Participants with high levels of both Aβ and tau experienced greater declines in attention and memory scores, further supporting the hypothesis that tau accelerates cognitive deterioration in the presence of Aβ. A stronger moderating effect of tau on the Aβ-neurophysiology relationship was linked to steeper cognitive declines, especially in attention.

These results were replicated using the temporal meta-ROI instead of the entorhinal cortex tau, supporting the robustness of the findings.

Finally, the study explored whether the observed neurophysiological changes could predict later disease stages, specifically in individuals with mild cognitive impairment (MCI) and probable AD.

The interactive effects of Aβ and tau on alpha-band activity in asymptomatic participants aligned with independent observations from individuals with mild cognitive impairment (MCI) and probable AD, suggesting that these early proteinopathy-related changes could serve as predictive markers for disease progression.

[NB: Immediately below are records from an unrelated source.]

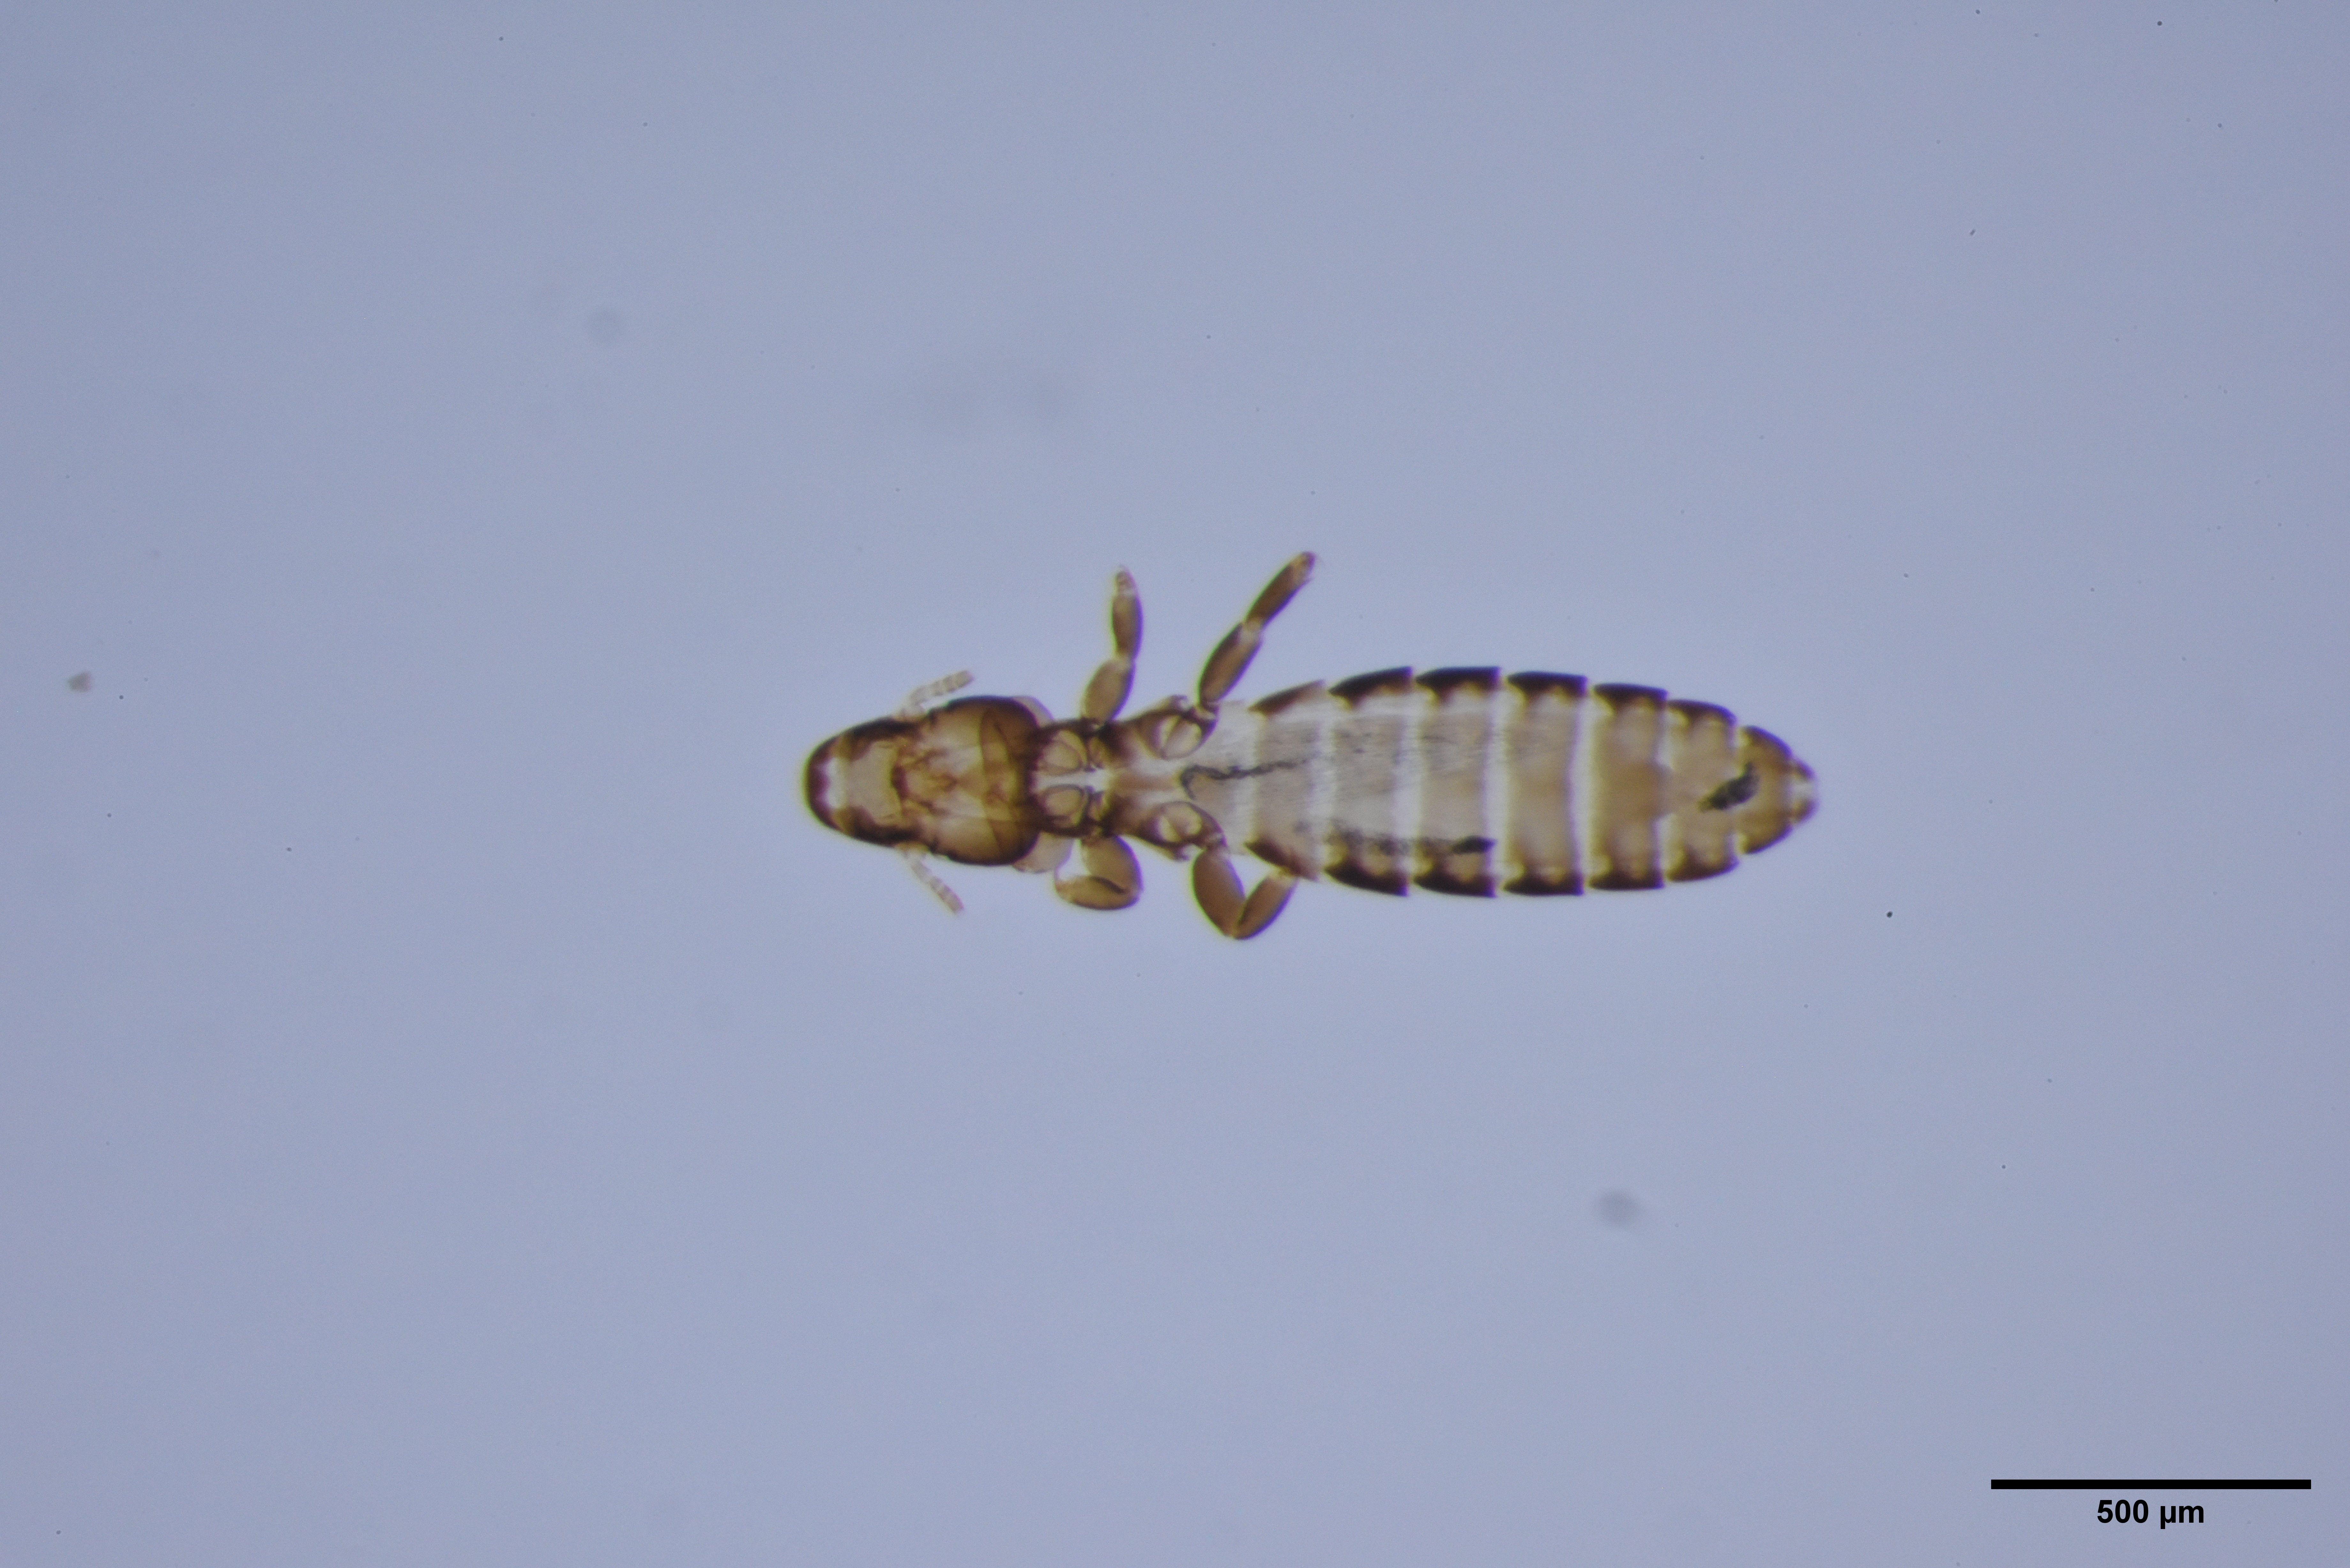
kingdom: Animalia
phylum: Arthropoda
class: Insecta
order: Psocodea
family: Philopteridae
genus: Lunaceps
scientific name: Lunaceps actophilus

This finding highlights the potential for identifying at-risk individuals based on early neurophysiological patterns before clinical symptoms emerge.

Conclusions 

To summarize, this study reports the synergistic effects of early Aβ and tau pathology on cortical neurophysiological activity in asymptomatic individuals with a family history of sporadic AD. Using MEG and PET imaging, the findings reveal that Aβ deposits initially cause an increase in fast-frequency neurophysiological activity, while tau accumulation shifts this activity towards slower frequencies. This shift corresponds to cognitive declines in attention and memory.

These observations support the hypothesis that Aβ and tau interact dynamically to differentially affect neural activity across the progression of AD, offering valuable insights for future research into AD-related neurophysiology and potential biomarkers.